Section 40-2-22 allows the taxpayer 30 days to appeal a final assessment of taxes. A judgment on appeal under § 40-2-22 is as final as any other judgment. A final assessment for income tax that is not appealed is as conclusive as a judgment of a circuit court. Lambert v. State Department of Revenue, 414 So.2d 983 (Ala.Civ.App.1982); Hamm v. Harrigan, 278 Ala. 372, 178 So.2d 529 (1965), cert. denied, 382 U.S. 981, 86 S.Ct. 555, 15 L.Ed.2d 471 (1966); Sparks v. Brock & Blevins, Inc., 274 Ala. 147, 145 So.2d 844 (1962); State v. Woodroof, 253 Ala. 620, 46 So.2d 553 (1950).

Therefore, we hold that the defendant, the Department of Revenue,' is a “judgment creditor” within the meaning of § 35-4-90 and that its “rights” accrued at the expiration of the time allowed for appeal from the final assessment (30 days). See § 40-2-22.

A judgment creditor without notice is protected against an unrecorded deed. The plaintiffs, as holders of an unrecorded deed, have the burden of proving “notice” to the Department of their right. King v. Artman, 225 Ala. 569, 144 So. 442 (1932).

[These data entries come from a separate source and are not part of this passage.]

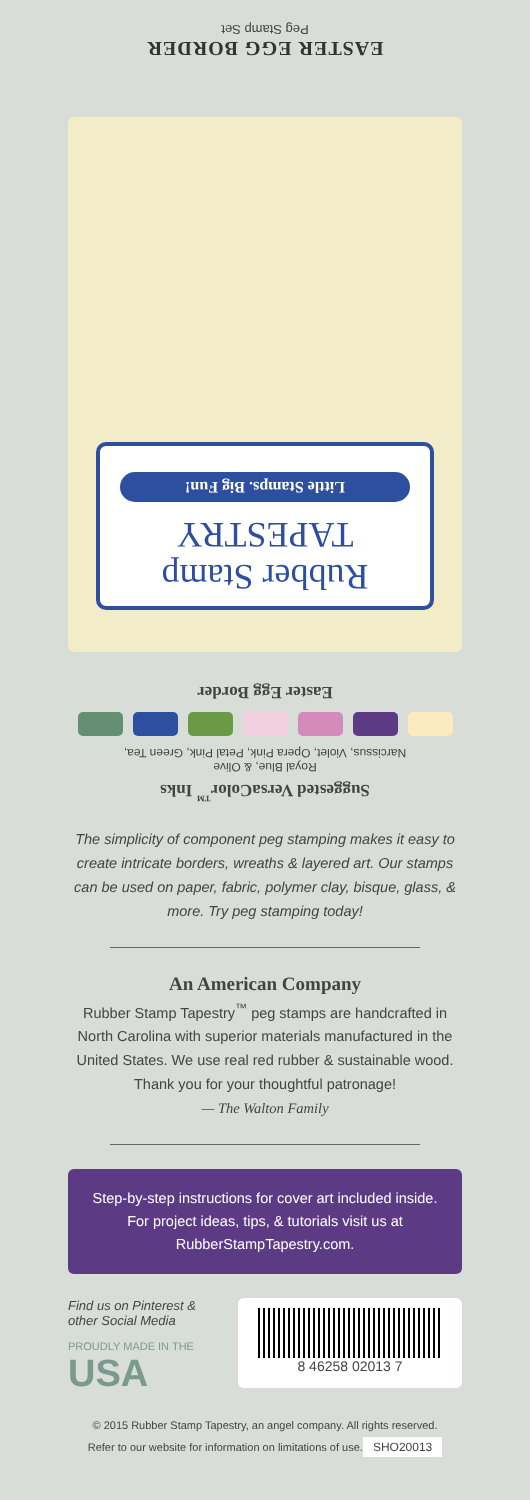EASTER EGG BORDER
Peg Stamp Set
Rubber Stamp
TAPESTRY
Little Stamps. Big Fun!
Easter Egg Border
Royal Blue, & Olive
Narcissus, Violet, Opera Pink, Petal Pink, Green Tea,
Suggested VersaColor<sup>™</sup> Inks
The simplicity of component peg stamping makes it easy to create intricate borders, wreaths & layered art. Our stamps can be used on paper, fabric, polymer clay, bisque, glass, & more. Try peg stamping today!
An American Company
Rubber Stamp Tapestry<sup>™</sup> peg stamps are handcrafted in North Carolina with superior materials manufactured in the United States. We use real red rubber & sustainable wood. Thank you for your thoughtful patronage!
— The Walton Family
Step-by-step instructions for cover art included inside. For project ideas, tips, & tutorials visit us at RubberStampTapestry.com.
Find us on Pinterest & other Social Media
PROUDLY MADE IN THE
USA
8 46258 02013 7
© 2015 Rubber Stamp Tapestry, an angel company. All rights reserved.
Refer to our website for information on limitations of use.
SHO20013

Because the trial court did not determine whether the Department had notice .of the plaintiffs’ right in lots 714 and 715, this cause is remanded to the circuit court with instructions that a hearing be conducted to determine whether the Department had actual and/or constructive “notice” within the meaning of § 35-4-90.

The judgment is reversed, and the cause is remanded with instructions.

REVERSED AND REMANDED WITH INSTRUCTIONS.

HORNSBY, C.J., and JONES, SHORES and HOUSTON, JJ., concur.